After the functionality of the GCE/Co₃O₄/UOx bioelectrode was demonstrated in PBS pH 5.6, it was further evaluated using the miniaturized device. According to the methodology, TCP/Co₃O₄/UOx was used as WE, TCP as CE and the commercial Ag NPs as RE. Using artificial sweat (150 µL) as the electrolyte, known uric acid concentrations between 0 and 100 µM were used and a constant potential of 0.35 V (against Ag/AgCl) was applied. It was found that the best linear response was from 20–100 µM (r = 0.9725) with a sensitivity of 141 µM mM⁻¹ cm⁻² and LOD and LOQ of 1.3 µM and 4.2 µM, respectively (Figure 6A). The improvement in overall performance when using artificial sweat could be due to the fact that it contains ions such as NaCl, which enable better conductivity of the electrolyte. Subsequently, five sweat samples from healthy volunteers were used. The sweat was directly used in the miniaturized device to measure the response current and calculate the sweat concentration using the straight line equation of artificial sweat (Figure 6B blue line), then the sample was enriched with 10 µM uric acid and the bioelectrode was measured again, where the calculated uric acid concentration was reported (Figure 6B black line), and finally the relative error is reported considering the calculated value and the actual value, which turned out to be less than 10%, indicating that the measurements have a small error and could be reliable.
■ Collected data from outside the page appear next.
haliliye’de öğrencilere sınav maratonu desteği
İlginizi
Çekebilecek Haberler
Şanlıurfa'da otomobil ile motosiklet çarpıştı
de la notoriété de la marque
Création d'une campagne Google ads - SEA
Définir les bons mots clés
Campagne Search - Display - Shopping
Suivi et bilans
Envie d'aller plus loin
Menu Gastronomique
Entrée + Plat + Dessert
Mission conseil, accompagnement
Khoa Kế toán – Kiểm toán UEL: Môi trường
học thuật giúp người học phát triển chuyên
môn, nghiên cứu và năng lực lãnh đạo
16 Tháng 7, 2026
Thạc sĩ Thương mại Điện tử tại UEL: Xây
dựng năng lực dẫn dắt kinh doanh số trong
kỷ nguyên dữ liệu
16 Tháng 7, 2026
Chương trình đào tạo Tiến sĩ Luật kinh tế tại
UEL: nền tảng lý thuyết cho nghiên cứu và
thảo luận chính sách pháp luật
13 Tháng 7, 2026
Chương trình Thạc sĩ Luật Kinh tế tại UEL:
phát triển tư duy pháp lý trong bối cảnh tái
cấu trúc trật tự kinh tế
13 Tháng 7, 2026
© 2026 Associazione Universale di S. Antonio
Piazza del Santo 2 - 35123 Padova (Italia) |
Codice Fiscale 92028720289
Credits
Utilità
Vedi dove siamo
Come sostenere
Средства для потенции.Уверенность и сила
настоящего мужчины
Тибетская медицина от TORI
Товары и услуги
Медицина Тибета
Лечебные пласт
There are several works that determine uric acid in sweat based on enzymes and using different materials such as Au@Cu metal organic frameworks [46], Ppy-Co-NNC/SPCE [47], inorganic alumina with MWCNTs [48], graphene [6,49] and silver nanowires@Prussian blue composite [50]. The results published so far compare the quantification of UA with conventional methods and in most cases report values of enzymatic activity of less than 10%. It should be noted that this work reports the use of Co₃O₄ and UOx enzymes that maintain their redox activity at pH 5.6. Other Co-based materials have been described for the non-enzymatic quantification of uric acid, but at non-biological pH values or electrolytes [33,51].

4. Conclusions

In this work, Co₃O₄ was synthesized by a simple method and combined with the UOx enzyme by cross-linking. This Co₃O₄/UOx combination exhibited higher current density, sensitivity, low limits of detection and quantification and maintenance of this catalytic activity in PBS at pH 5.6. These results were comparable and equivalent to those in several published articles. The performance of the catalytic activity of the Co₃O₄/UOx material in acidic medium was evaluated in a miniaturized device using small amounts of artificial and real human sweat to quantify UA. The combination of both catalysts, uricase enzyme and Co₃O₄, enabled a synergistic performance with potential applications of the microfluidic device sensor, which could be tested under several operating environments.